We have suggestions on how these [CCWG proposals] could be operationalized. With regards to the mechanisms for community enforceability, where the current proposal still warrants much detail that may not be achievable we have a suggestion on how to deliver on it in a stable way, as increased enforceability must not open up questions of, for example, capture or diminishing of checks and balances.

The Wednesday meeting’s audio, transcript and other notes can all be found here.

US gives ICANN an extra year to complete transition

Kevin Murphy, August 18, 2015, Domain Policy

US government oversight of ICANN and the domain name system will end a year later than originally expected.

The National Telecommunications and Information Administration said last night that it has extended ICANN’s IANA contract until September 30, 2016, giving the community and others more time to complete and review the transition proposals.

NTIA assistant secretary Larry Strickling wrote that “it has become increasingly apparent over the last few months that the community needs time to complete its work, have the plan reviewed by the U.S. Government and then implement it if it is approved.”

Simultaneously, NTIA has finally published a proposal — written by ICANN and Verisign — for how management of the DNS root will move away from hands-on US involvement.

The extension of the IANA contract from its September 30, 2015 end date was not unexpected. The current contract allows for such extensions.

As we recently reported, outgoing ICANN CEO Fadi Chehade had guessed a mid-2016 finalization of the transition.

Regardless, expect op-eds in the coming days to claim this as some kind of political victory against the Obama administration.

Part of the reason for the extension, beyond the fact that the ICANN community hasn’t finished its work yet, is legislation proposed in the US.

The inappropriately named DOTCOM Act, passed by the House but frozen for political reasons in the Senate by Tea Party presidential hopeful Sen Ted Cruz, would give Congress 30 legislative days (which could equal months of real time) to review the IANA transition proposals.

There are basically three prongs to the transition, each with very long names.

The “Proposal to Transition the Stewardship of the Internet Assigned Numbers Authority (IANA) Functions from the U.S. Commerce Department’s National Telecommunications and Information Administration (NTIA) to the Global Multistakeholder Community” is the first.

That was created by the multistakeholder IANA Stewardship Transition Coordination Group (ICG) and deals with how the IANA contract will be managed after the US government goes away.

The second prong comes from the Cross Community Working Group on Enhancing ICANN Accountability, which deals with how ICANN itself can improve its accountability to the internet community without the Damoclean sword of US intervention hanging over it.

The CCWG’s latest draft report would strengthen the ICANN board against capture by, for example, making certain bylaws harder to amend and giving the community the right to fire directors.

Both of these proposals are currently open for public comment here.

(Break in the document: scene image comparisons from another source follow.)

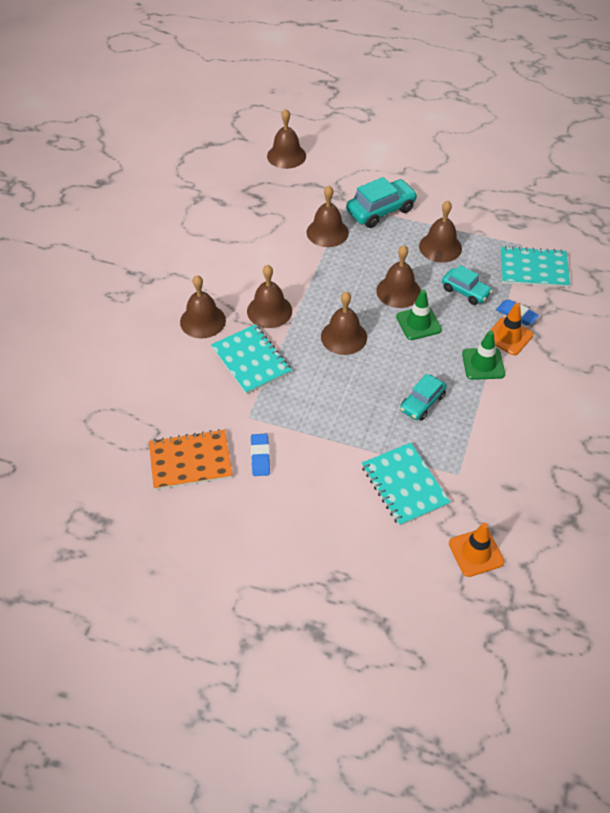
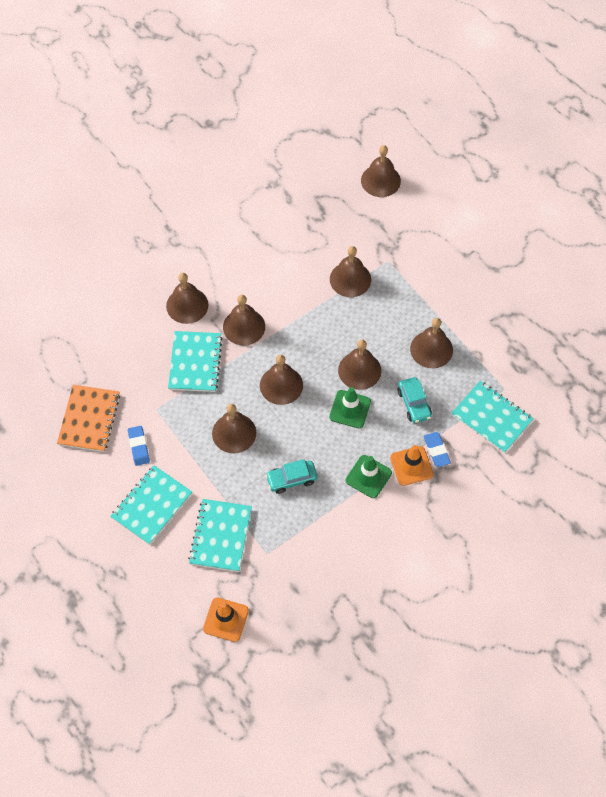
camera: 35 degrees right, 10 degrees up
orange notebook [149,429,233,490] -> orange notebook turned 75 degrees clockwise [57,385,120,452]
blue eraser [251,434,270,476] -> blue eraser turned 45 degrees counterclockwise [128,426,150,466]
turquoise car [346,177,418,228] -> none
none -> turquoise notebook [110,465,192,545]
none -> brown bell [212,404,256,453]

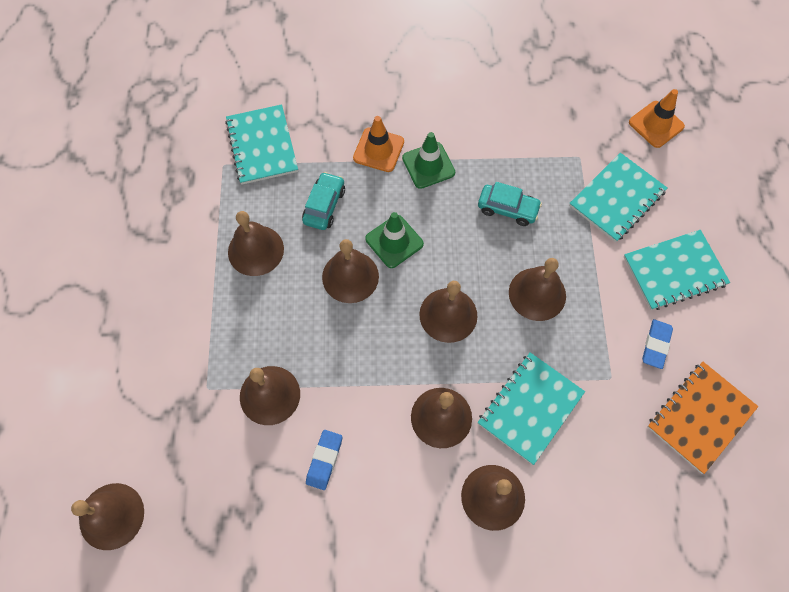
camera: 145 degrees left, 5 degrees up
blue eraser [424,432,451,467] -> blue eraser moved to [306,430,342,490]

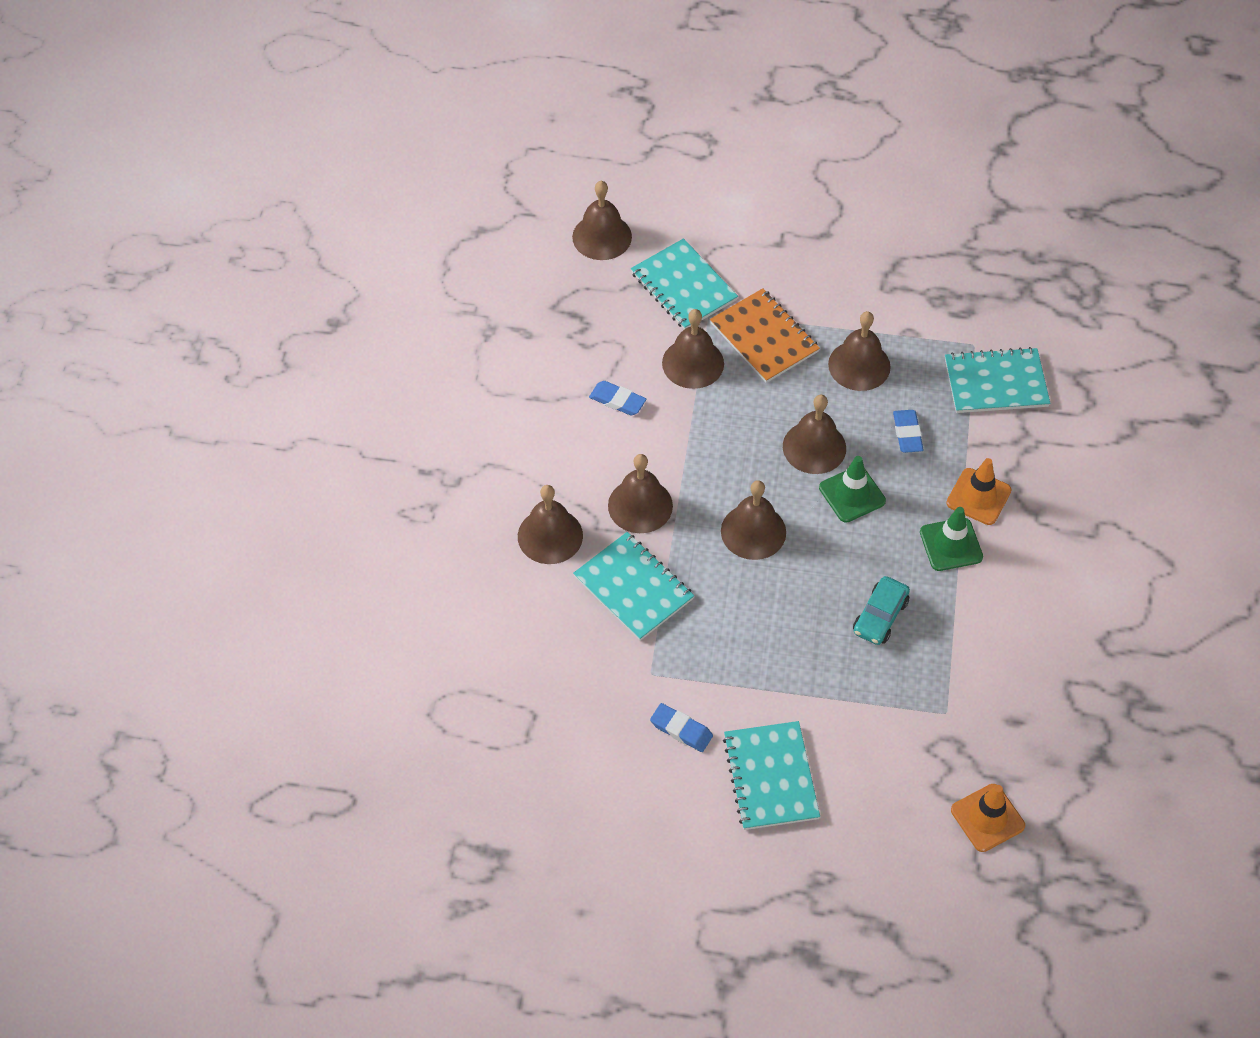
camera: 100 degrees right, 10 degrees down
turquoise car [302,172,345,230] -> blue eraser [893,410,924,453]
brown bell [509,258,566,321] -> none
turquoise notebook [569,153,667,242] -> turquoise notebook moved to [631,238,738,330]
orange notebook [647,362,758,474] -> orange notebook moved to [710,288,820,383]

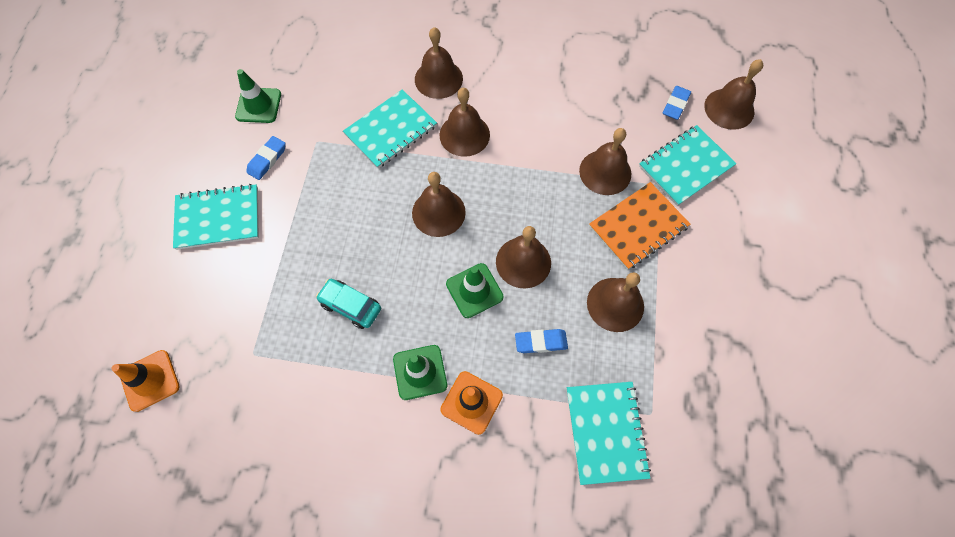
camera: 90 degrees right, 10 degrees up
blue eraser [589,381,646,415] -> blue eraser moved to [663,86,691,120]
none -> green traffic cone [235,69,281,123]

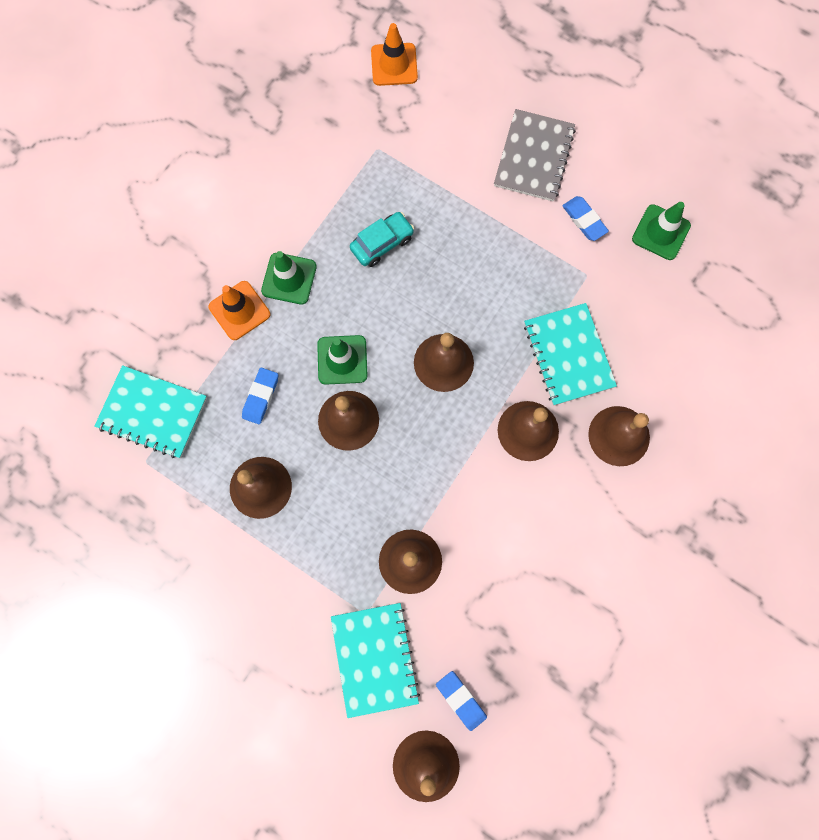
camera: 115 degrees right, 10 degrees up
turquoise notebook [173,184,259,250] -> grey notebook [494,109,576,202]
orange notebook [589,182,690,270] -> none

The third prong, which only appears to have been published this week, deals with the nuts and bolts of how changes to the DNS root zone are made.

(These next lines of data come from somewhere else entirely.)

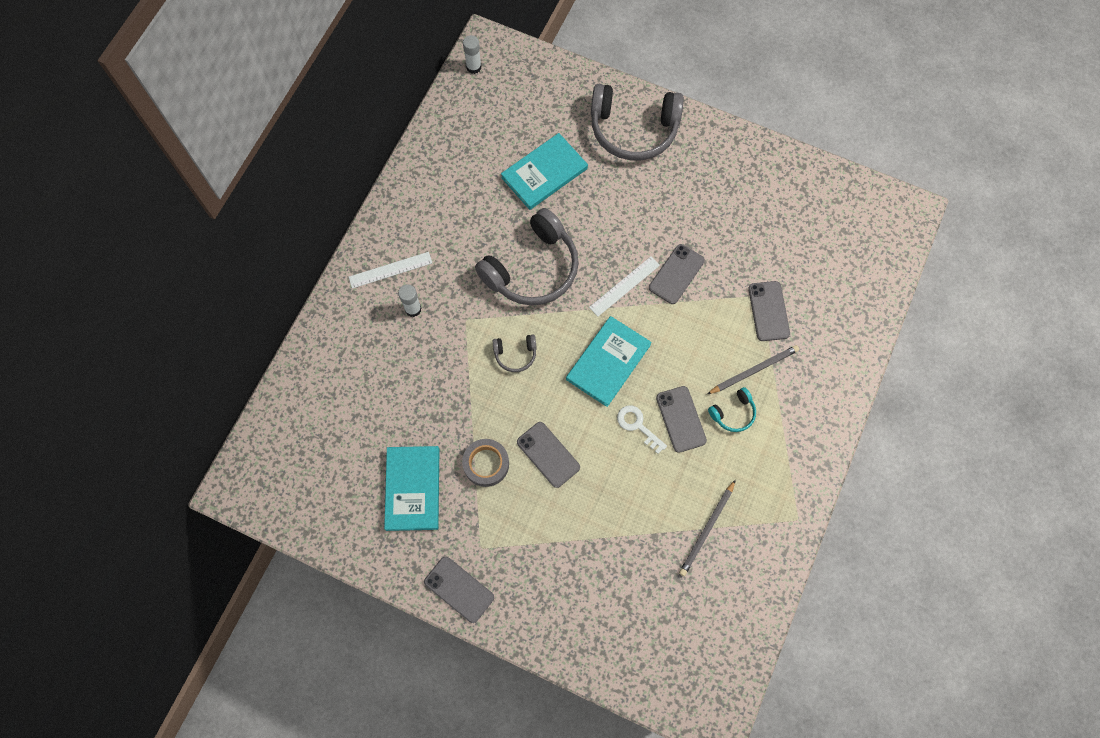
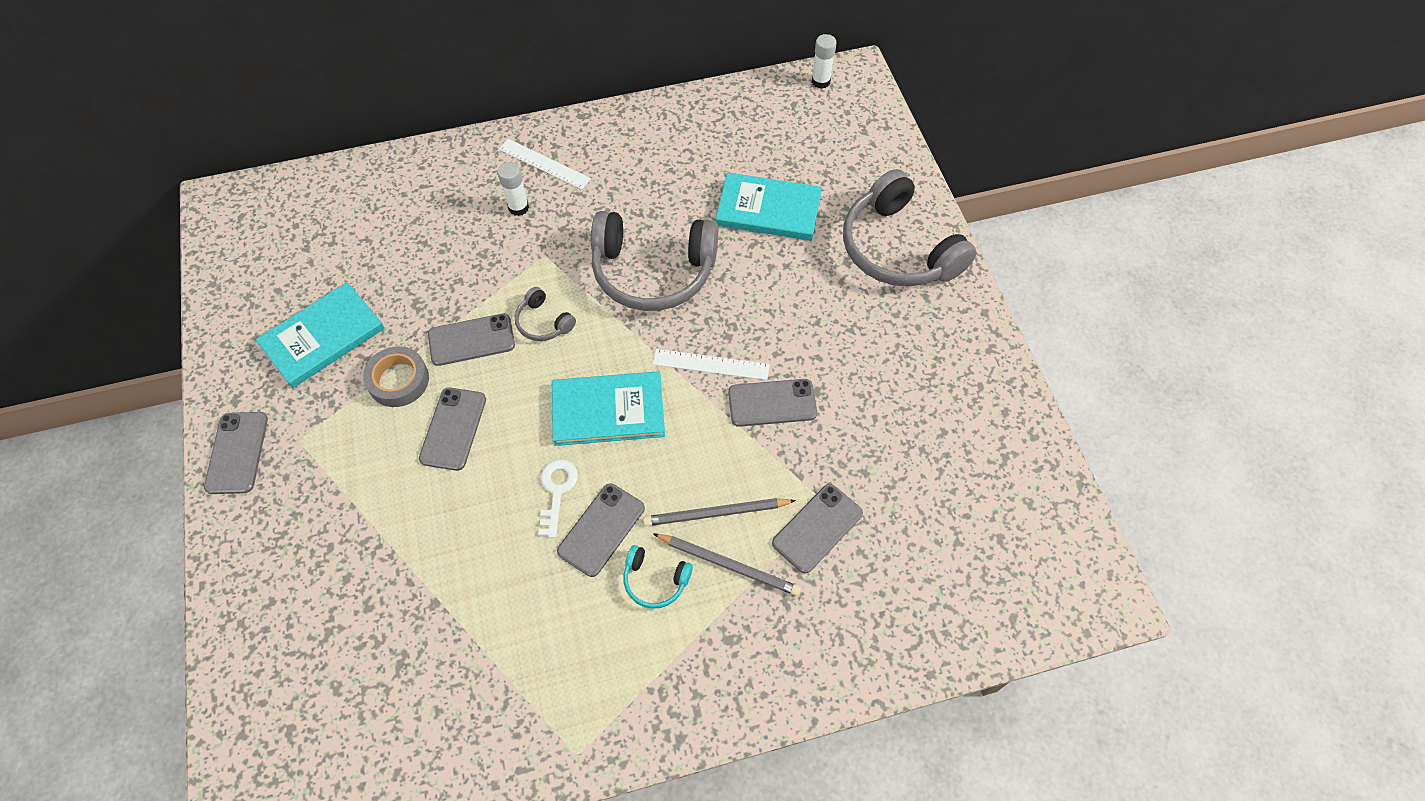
camera: 50 degrees right, 10 degrees down
grey pencil [679,480,736,576] -> grey pencil moved to [643,498,796,526]
none -> grey phone [428,313,515,366]

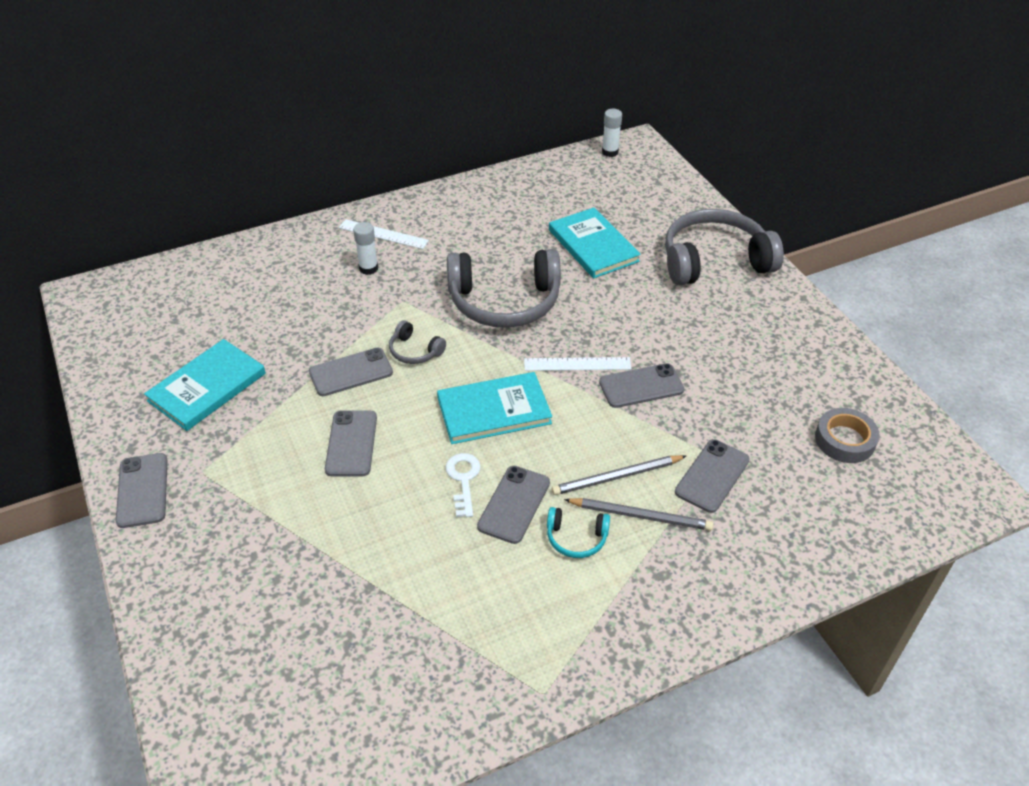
camera: 10 degrees left, 15 degrees down
grey tape [363,346,429,407] -> grey tape moved to [815,408,880,463]
turquoise book [716,172,822,241] -> turquoise book turned 60 degrees clockwise [549,207,641,279]
grey headphones [843,169,977,287] -> grey headphones turned 120 degrees clockwise [665,209,784,285]

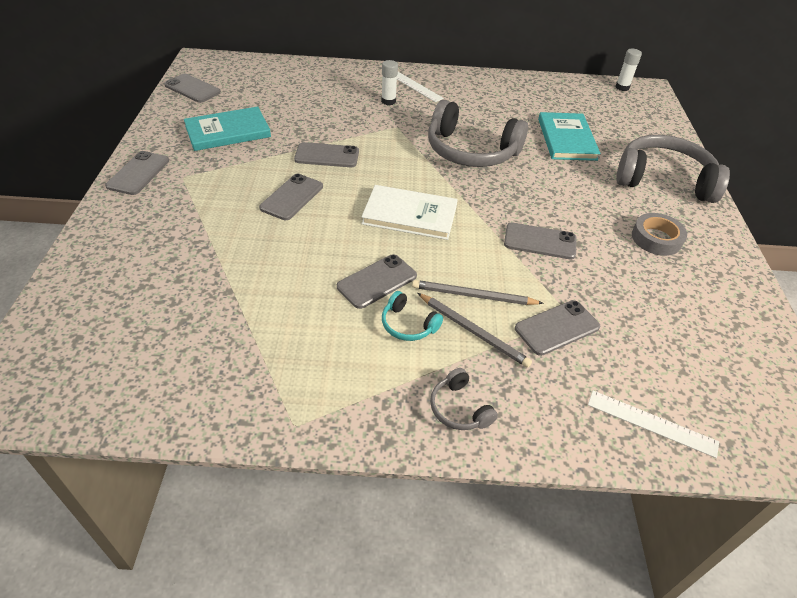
camera: 25 degrees right, 0 degrees up
grey headphones [389,320,446,364] -> grey headphones moved to [430,368,498,430]
turquoise book [437,372,552,444] -> white book [361,185,458,240]
white key [445,453,481,517] -> none
white ruler [524,357,631,371] -> white ruler moved to [588,391,719,458]
grey tape [815,408,880,463] -> grey tape moved to [632,213,687,256]
none -> grey phone [164,74,221,103]

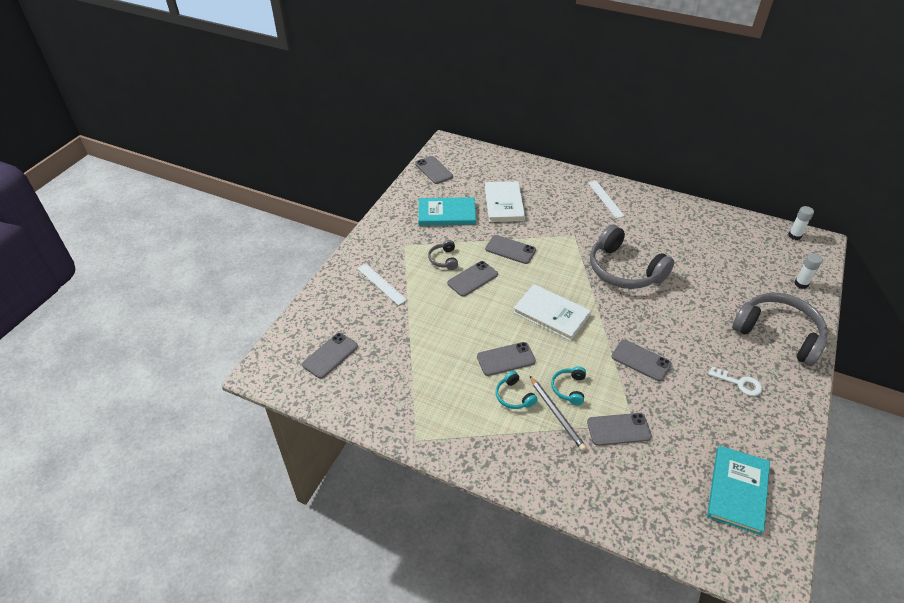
camera: 25 degrees right, 0 degrees up
grey phone [105,151,169,195] -> grey phone moved to [302,333,358,379]
white glue stick [381,60,398,105] -> white glue stick moved to [794,253,822,289]
grey pencil [412,280,544,305] -> turquoise headphones [551,366,586,405]
grey headphones [430,368,498,430] -> grey headphones moved to [428,240,458,270]
turquoise book [538,112,601,161] -> turquoise book moved to [707,446,770,535]
white ruler [588,391,719,458] -> white ruler moved to [357,264,407,305]
grey tape [632,213,687,256] -> white key [708,367,762,396]
none -> white book [485,181,525,222]

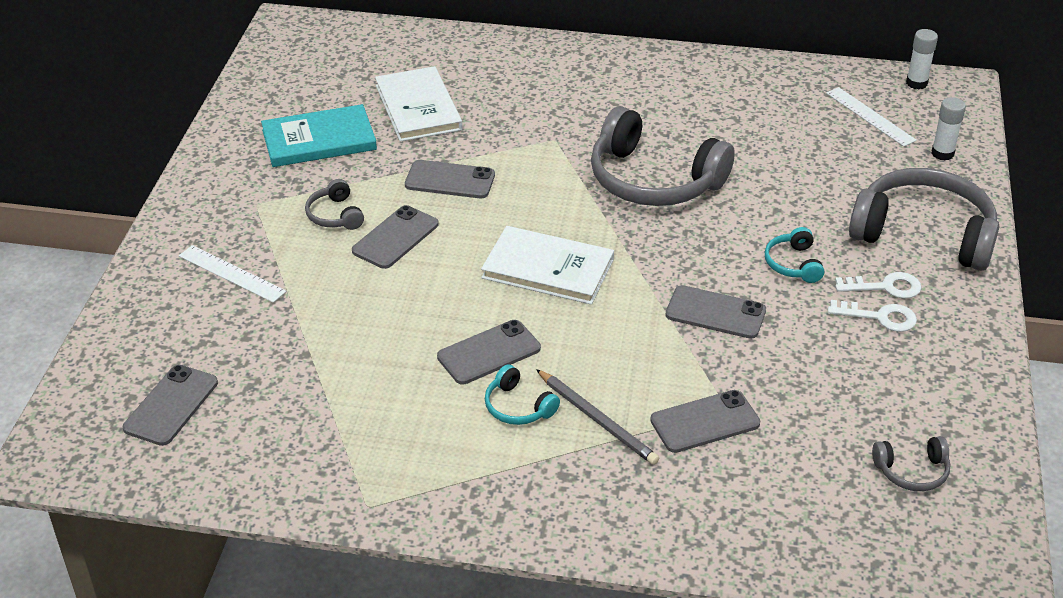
camera: 15 degrees left, 5 degrees down
grey phone [415,156,453,184] -> none
turquoise headphones [551,366,586,405] -> turquoise headphones moved to [765,227,824,283]
white ruler [588,181,624,218] -> white ruler moved to [826,87,917,147]
turquoise book [707,446,770,535] -> grey headphones [872,436,951,491]
none -> white key [835,272,921,299]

The current system is a tripartite arrangement between IANA, NTIA and Verisign.

When a TLD operator needs a change to the DNS root — for example adding a name server for its TLD — the request is submitted to and processed by IANA, sent to NTIA for authorization, then actually implemented on the primary root server by Verisign.

Under the new proposal (pdf) to phase the NTIA out of this arrangement, the NTIA’s “authorization” role would be temporarily complemented by a parallel “authentication” role.

The proposal is not written in the clearest English, even by ICANN standards, but it seems that the current Root Zone Management System would be duplicated in its entirety and every change request would have to be processed by both systems.

The output of both would be compared for discrepancies before Verisign actually made the changes to the root.

It seems that this model is only being proposed as a temporary measure, almost like a proof of concept to demonstrate that the NTIA’s current authorization role isn’t actually required and won’t be replaced in this brave new world.